Christmas will not be ‘absolutely normal’ this year, Nicola Sturgeon says
Christmas this year will not be “absolutely normal” and without restrictions, Nicola Sturgeon has said.
Her comments at the daily briefing come after the Scottish Government’s national clinical director Jason Leitch warned on the BBC’s Good Morning Scotland programme that people should be prepared to have a “digital Christmas” this year.
Leitch said it was too early to say what would happen at Christmas and he was still thinking about Halloween and Bonfire Night.
But he added: “I’m hopeful costs now may get us a more family Christmas. But Christmas is not going to be normal, there’s absolutely no question about that.
“We’re not going to be in large family groupings with multiple families coming round. That is fiction for this year.
“But I’m hopeful that if we can get numbers down to a certain level, we may be able to get some form of normality. But people should get their digital Christmas ready.”
The First Minister supported Leitch’s comments, saying he was trying to be frank with people.
But she said that the restrictions that are in place now are in part about trying to achieve a greater level of normality by Christmas.
Sturgeon said: “This is really tough stuff and I’ve seen Jason Leitch’s comments this morning and I’ve seen the totality of his comments and what he’s trying to do is be frank with people about the reality we live in and not prematurely rule things out, but equally not try to give people false assurance and that’s the really difficult balance we’re trying to strike right now.
“I want to be able to celebrate Christmas as normally as it is possible to do within the context of a global pandemic and my message to people is that the more we all stick with these really difficult restrictions right now, the more chance there will be of us doing that.
“And some of the really tough additional things that government is deciding right now, restrictions on hospitality, for example, and any other restrictions we feel necessary to put in place, will also be in part about trying to deal decisively with an upsurge in the virus now so that we give ourselves the best chance of greater normality at Christmas. And that’s part of the objective that we’re all working to right now.
“But Christmas this year probably for no country anywhere is going to be absolutely normal without any restrictions.
“And I could do what politicians probably do in normal times, I could stand here and try to tell you otherwise and think, well, I’ll let people down nearer the time. That’s not the right approach right now.
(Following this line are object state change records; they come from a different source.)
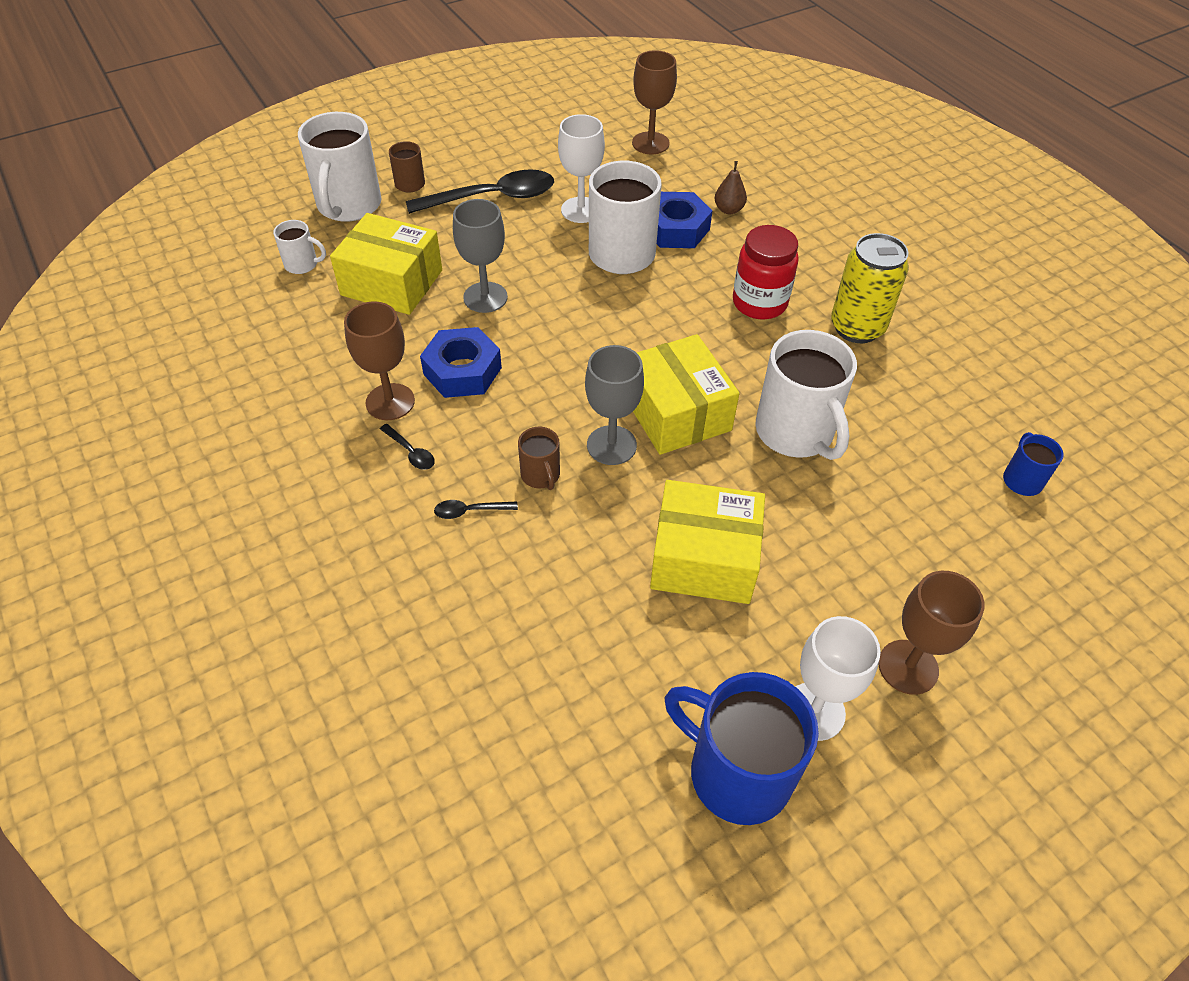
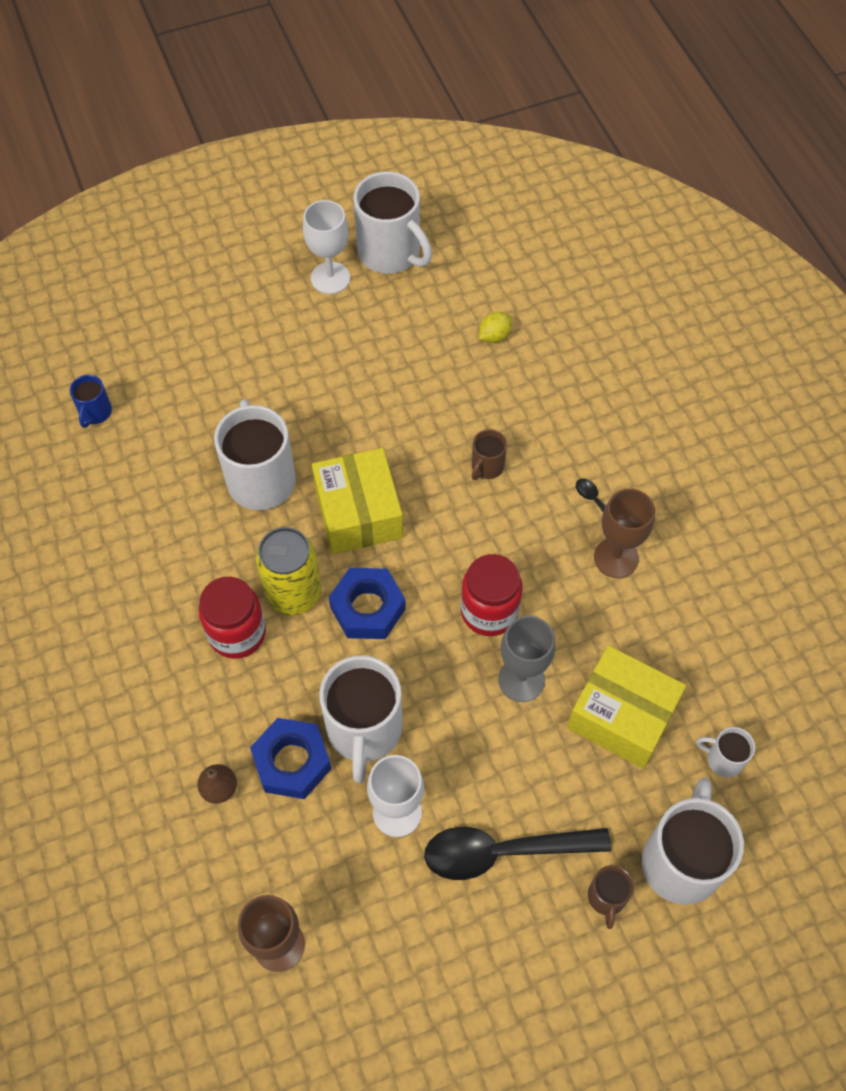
camera: 170 degrees left, 10 degrees up
blue nut [420,327,502,398] -> blue nut moved to [329,568,406,639]
black spoon [434,500,518,519] -> none
brown mug [518,427,560,490] -> brown mug turned 135 degrees counterclockwise [472,429,507,480]
grey goblet [585,345,644,465] -> none
yellow box [650,480,765,604] -> none
blue mug [664,672,819,825] -> white mug [354,172,432,274]
yellow can [831,233,909,343] -> yellow can moved to [255,527,321,615]
brown goblet [878,571,985,695] -> none
none -> red jar [461,554,523,636]
none -> yellow lemon [479,312,512,343]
“So, we are unlikely to be able to celebrate Christmas with no limits on the people in our houses and no limits to what we do, but the more we get this virus under control right now, the greater normality, the greater chance of having some ability to interact with our loved ones we will have.
“And I know people want me stand here right now and just say definitively, ‘Here’s what the rules will be on Christmas Day’.
“If I was forced to do that right now, if Christmas Day was tomorrow, it would be a pretty harsh thing I would have to say to people.
“But Christmas Day is not tomorrow, so let’s try and work as hard as we can now so that we do get greater normality, even if it is not 100 per cent normality.”
Her comments were backed by the chief nursing officer, Fiona McQueen.
McQueen said: “Christmas is some time away, albeit we are encouraging people to, if they possibly can, Christmas shop early so that they can reduce the crowding within shops because the two metre distance is so incredibly important, but there are a number of the 14-day cycles to go.”
She encouraged people to stick to the rules, adding: “This is a virus that relies on us to churn and let it grow, so in a way it’s in our hands, if we can pull back, restrict the social interactions that we have according to the rules according to where we’re staying, then we will get back to a more even keel and a more even balance within our society”.
The discussion comes as there were 1,712 new positive cases of COVID-19 recorded yesterday, which was 19.8 per cent of people tested.
Of the cases, 584 were in Greater Glasgow and Clyde, 457 in Lanarkshire, 192 in Lothian and 151 in Ayrshire and Arran, with the remaining cases spread across nine other health boards, with no new cases reported in the Western Isles.
This brings the total number of cases 52,615, with 928 people in hospital, an increase of 55 on the day before, 74 in intensive care, one more than yesterday, and there were 17 deaths of people who had tested positive for coronavirus.
An announcement of the current R number, the rate at which the infection is being passed on, will be published later today, but Sturgeon said it was above one and could be as high as 1.5, meaning every ten people with the virus will infect 15 others.